Crypto crashed six months ago: Have markets improved, or are bears still in charge?

Crypto markets: improved, but not healed

The Crash Changed The Market’s Mood

Six months after the October 2025 liquidation shock, the easiest mistake is to assume the damage was either total collapse or full recovery. Neither is true. The market has improved from the panic, but it has not returned to a broad, confident risk-on regime. Bitcoin is still the reference asset, yet the tone around it remains defensive, with traders more selective, more hedged, and less willing to chase momentum. In practice, that means the market is healthier than it was during the crash, but not yet strong enough to dismiss the bear case entirely.

The clearest change is psychological. The selloff forced a reset in leverage, positioning, and expectations. That matters because crypto usually bottoms not when fear disappears, but when excesses are flushed out and participants stop assuming every dip will be instantly bid. What remains now is a market that can function, but one that still reacts sharply to bad macro headlines, thin liquidity, and any sign that buyers are stepping back.

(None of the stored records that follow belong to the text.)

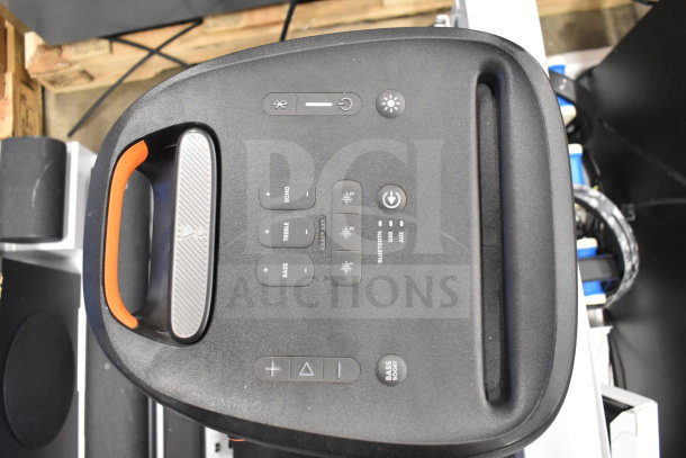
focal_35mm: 30
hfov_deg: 61.9
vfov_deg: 43.6
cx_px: 343
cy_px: 229
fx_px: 572
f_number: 3.5
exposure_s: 1/30
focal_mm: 20
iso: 2800
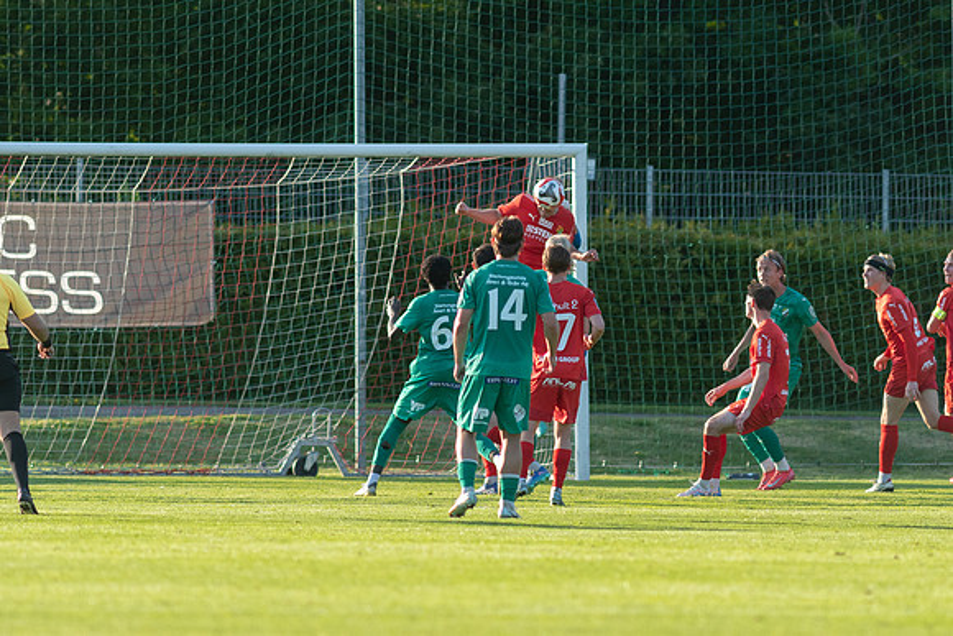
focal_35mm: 600
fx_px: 15886
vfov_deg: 2.3
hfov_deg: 3.4
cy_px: 318
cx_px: 476
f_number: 3.2
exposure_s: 1/2000
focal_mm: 300
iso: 500
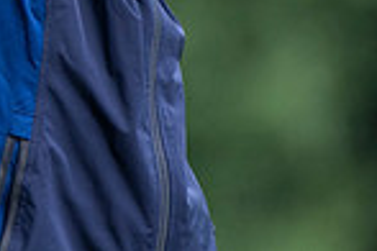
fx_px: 29760
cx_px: -210
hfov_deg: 0.7
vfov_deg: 0.5
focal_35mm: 2842
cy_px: -242
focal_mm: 480
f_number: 5.6
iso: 800
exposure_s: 1/1250
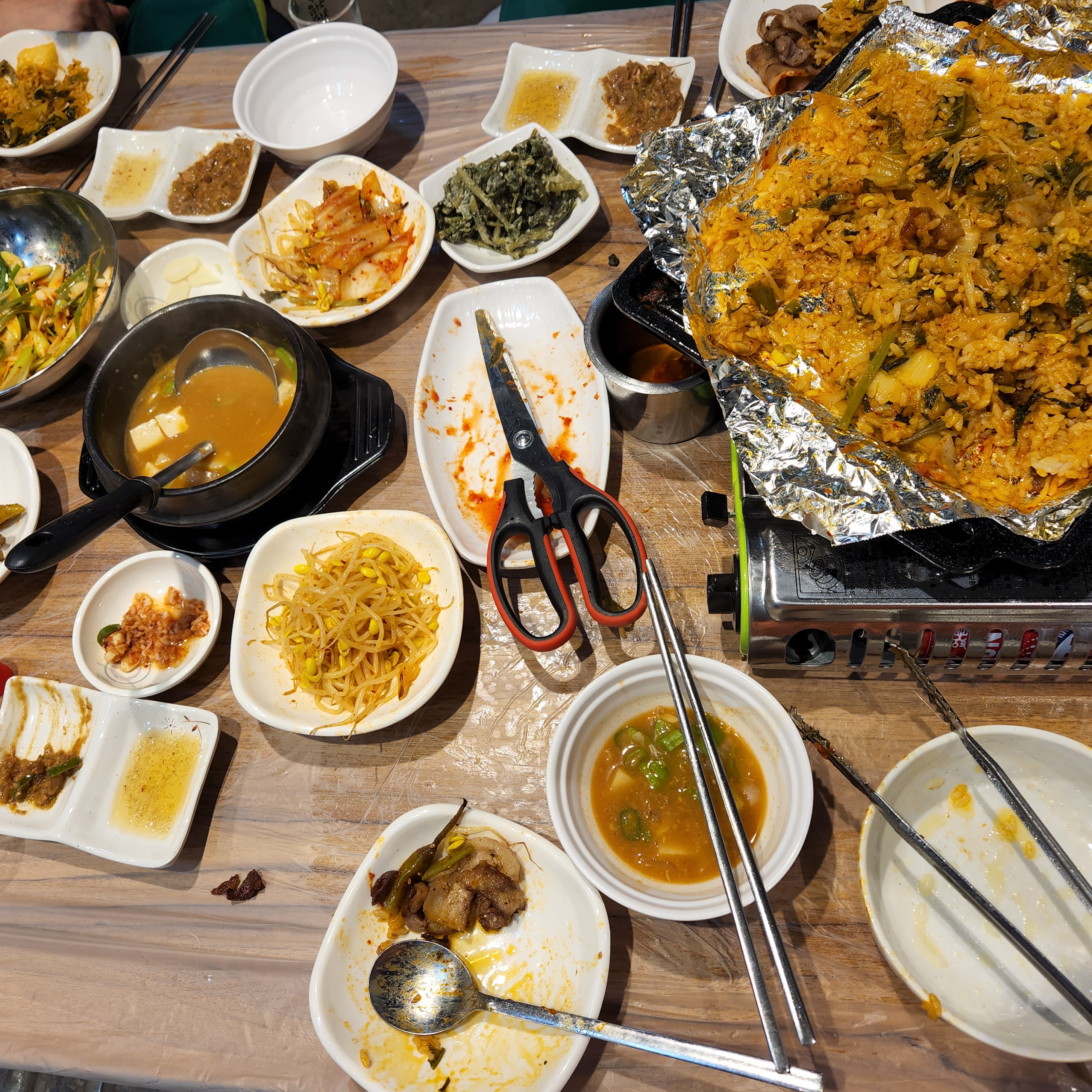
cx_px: 520
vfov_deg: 57.3
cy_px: 531
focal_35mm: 28
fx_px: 999
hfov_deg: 57.3
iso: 40
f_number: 1.8
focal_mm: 5.4
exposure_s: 1/120
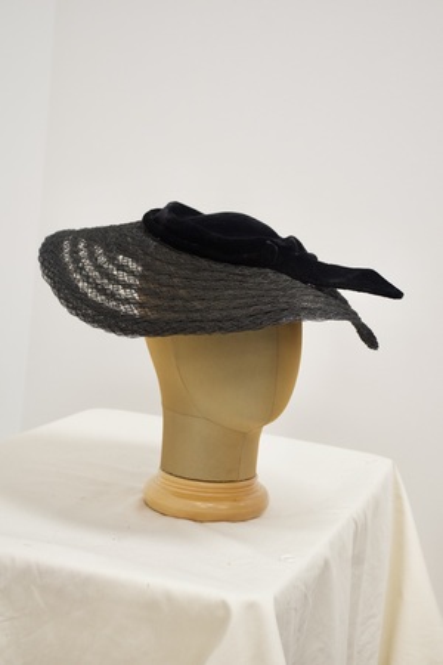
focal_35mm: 68
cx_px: 222
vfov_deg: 29.9
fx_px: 1246
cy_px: 332
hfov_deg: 20.2
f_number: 6.3
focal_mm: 45
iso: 1600
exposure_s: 1/80
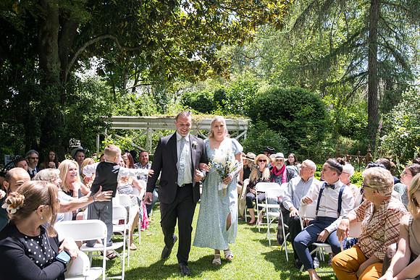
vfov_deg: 38.9
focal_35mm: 34
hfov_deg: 55.8
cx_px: 210
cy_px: 140
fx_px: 397
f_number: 6.3
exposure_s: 1/320
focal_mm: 34
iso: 400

Liquidity Has Repaired, But Only Partly

Recent market data points to a mixed picture. After the October drawdown, market depth improved in some areas, especially among large-cap altcoins, but Bitcoin and Ether still show signs of thinner order books than before the shock. That matters because thinner depth amplifies volatility and makes price discovery more fragile. At the same time, on-chain and derivatives indicators show a market that is no longer in free fall. Funding has normalized from the extremes, and speculative excess has been reduced.

The broader message is not that the bull market has clearly resumed, but that the market structure is less broken than it was immediately after the crash. Analysts have described Bitcoin as moving inside a defensive range, with supply still hanging overhead and demand recovering only gradually. That is not a collapse; it is a regrouping. The difference is important for investors, because regrouping markets can rally, but they can also remain range-bound for long periods before conviction returns.

Bears Still Control The Burden Of Proof

The most important point is that the burden of proof remains on the bulls. Bitcoin dominance has stayed relatively firm, which suggests capital still prefers the largest and most liquid asset when uncertainty rises. That is usually constructive for Bitcoin itself, but it can also signal caution rather than enthusiasm across the wider market. Altcoins, in particular, continue to lag when liquidity is uneven and traders want exposure without taking unnecessary beta. In that sense, the market is behaving like one that has survived trauma, not one that has fully healed.

I think the more useful question is not whether the bear market is “over,” but whether the market has rebuilt enough trust to sustain a new expansion phase. The answer today is: partially, but not decisively. Price action still depends heavily on macro conditions, liquidity, and whether buyers defend key levels after each selloff. Until the market proves it can absorb shocks without losing structure, any recovery should be treated as fragile rather than confirmed.

What This Means For Investors

For investors, the lesson is straightforward: this is a market that rewards patience and discipline, not aggressive leverage. The post-crash setup is better than the panic phase, but it is still vulnerable to sudden swings, especially if liquidity weakens again or macro risk aversion returns. Position sizing matters more than narrative conviction, and quality still matters more than chasing the strongest rebound candle.

What to watch next is simple: spot demand, ETF flows, funding conditions, and whether Bitcoin can hold key support through volatility without forcing another deleveraging event. If those indicators improve together, the market can transition from repair mode to genuine trend recovery.

Focus: Crypto has improved since October 2025, but thin liquidity and cautious positioning mean bears have not fully lost control.